TASK MATERIAL:
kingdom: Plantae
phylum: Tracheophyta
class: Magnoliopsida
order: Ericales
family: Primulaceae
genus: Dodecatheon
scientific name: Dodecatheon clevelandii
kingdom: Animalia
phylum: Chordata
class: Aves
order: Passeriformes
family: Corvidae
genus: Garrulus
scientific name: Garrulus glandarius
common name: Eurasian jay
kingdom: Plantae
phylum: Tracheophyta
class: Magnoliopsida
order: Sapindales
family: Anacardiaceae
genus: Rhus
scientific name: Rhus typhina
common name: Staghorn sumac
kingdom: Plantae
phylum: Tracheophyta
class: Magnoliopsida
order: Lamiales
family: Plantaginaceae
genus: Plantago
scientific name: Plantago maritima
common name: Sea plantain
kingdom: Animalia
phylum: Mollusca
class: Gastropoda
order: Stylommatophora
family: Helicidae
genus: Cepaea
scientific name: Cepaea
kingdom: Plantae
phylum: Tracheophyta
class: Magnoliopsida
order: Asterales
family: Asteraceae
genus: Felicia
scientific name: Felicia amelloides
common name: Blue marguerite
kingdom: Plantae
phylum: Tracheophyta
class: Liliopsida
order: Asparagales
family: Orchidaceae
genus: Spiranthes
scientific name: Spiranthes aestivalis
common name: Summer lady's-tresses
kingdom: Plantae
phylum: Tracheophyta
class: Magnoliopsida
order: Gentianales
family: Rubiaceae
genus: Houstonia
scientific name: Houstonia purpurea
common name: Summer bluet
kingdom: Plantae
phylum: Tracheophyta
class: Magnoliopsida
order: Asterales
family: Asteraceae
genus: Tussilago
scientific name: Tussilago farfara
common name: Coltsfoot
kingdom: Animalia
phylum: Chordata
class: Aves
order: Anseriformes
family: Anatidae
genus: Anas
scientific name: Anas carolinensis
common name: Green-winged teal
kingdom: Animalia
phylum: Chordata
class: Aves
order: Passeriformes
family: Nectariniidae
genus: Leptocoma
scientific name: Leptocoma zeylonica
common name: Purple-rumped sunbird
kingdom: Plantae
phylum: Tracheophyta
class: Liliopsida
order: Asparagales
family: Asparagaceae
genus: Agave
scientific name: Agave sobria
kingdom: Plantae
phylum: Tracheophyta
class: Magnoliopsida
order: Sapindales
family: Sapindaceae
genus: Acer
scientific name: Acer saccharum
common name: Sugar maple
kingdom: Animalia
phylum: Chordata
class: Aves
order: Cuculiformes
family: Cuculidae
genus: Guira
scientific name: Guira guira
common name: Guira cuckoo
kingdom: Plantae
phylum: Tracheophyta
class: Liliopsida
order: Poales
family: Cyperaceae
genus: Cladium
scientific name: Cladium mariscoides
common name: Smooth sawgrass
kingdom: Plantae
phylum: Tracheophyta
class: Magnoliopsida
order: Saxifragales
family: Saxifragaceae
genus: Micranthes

REQUIRED TASK: Could you copy every line of the records above, word for word and in the same order?

TASK ANSWER:
kingdom: Plantae
phylum: Tracheophyta
class: Magnoliopsida
order: Ericales
family: Primulaceae
genus: Dodecatheon
scientific name: Dodecatheon clevelandii
kingdom: Animalia
phylum: Chordata
class: Aves
order: Passeriformes
family: Corvidae
genus: Garrulus
scientific name: Garrulus glandarius
common name: Eurasian jay
kingdom: Plantae
phylum: Tracheophyta
class: Magnoliopsida
order: Sapindales
family: Anacardiaceae
genus: Rhus
scientific name: Rhus typhina
common name: Staghorn sumac
kingdom: Plantae
phylum: Tracheophyta
class: Magnoliopsida
order: Lamiales
family: Plantaginaceae
genus: Plantago
scientific name: Plantago maritima
common name: Sea plantain
kingdom: Animalia
phylum: Mollusca
class: Gastropoda
order: Stylommatophora
family: Helicidae
genus: Cepaea
scientific name: Cepaea
kingdom: Plantae
phylum: Tracheophyta
class: Magnoliopsida
order: Asterales
family: Asteraceae
genus: Felicia
scientific name: Felicia amelloides
common name: Blue marguerite
kingdom: Plantae
phylum: Tracheophyta
class: Liliopsida
order: Asparagales
family: Orchidaceae
genus: Spiranthes
scientific name: Spiranthes aestivalis
common name: Summer lady's-tresses
kingdom: Plantae
phylum: Tracheophyta
class: Magnoliopsida
order: Gentianales
family: Rubiaceae
genus: Houstonia
scientific name: Houstonia purpurea
common name: Summer bluet
kingdom: Plantae
phylum: Tracheophyta
class: Magnoliopsida
order: Asterales
family: Asteraceae
genus: Tussilago
scientific name: Tussilago farfara
common name: Coltsfoot
kingdom: Animalia
phylum: Chordata
class: Aves
order: Anseriformes
family: Anatidae
genus: Anas
scientific name: Anas carolinensis
common name: Green-winged teal
kingdom: Animalia
phylum: Chordata
class: Aves
order: Passeriformes
family: Nectariniidae
genus: Leptocoma
scientific name: Leptocoma zeylonica
common name: Purple-rumped sunbird
kingdom: Plantae
phylum: Tracheophyta
class: Liliopsida
order: Asparagales
family: Asparagaceae
genus: Agave
scientific name: Agave sobria
kingdom: Plantae
phylum: Tracheophyta
class: Magnoliopsida
order: Sapindales
family: Sapindaceae
genus: Acer
scientific name: Acer saccharum
common name: Sugar maple
kingdom: Animalia
phylum: Chordata
class: Aves
order: Cuculiformes
family: Cuculidae
genus: Guira
scientific name: Guira guira
common name: Guira cuckoo
kingdom: Plantae
phylum: Tracheophyta
class: Liliopsida
order: Poales
family: Cyperaceae
genus: Cladium
scientific name: Cladium mariscoides
common name: Smooth sawgrass
kingdom: Plantae
phylum: Tracheophyta
class: Magnoliopsida
order: Saxifragales
family: Saxifragaceae
genus: Micranthes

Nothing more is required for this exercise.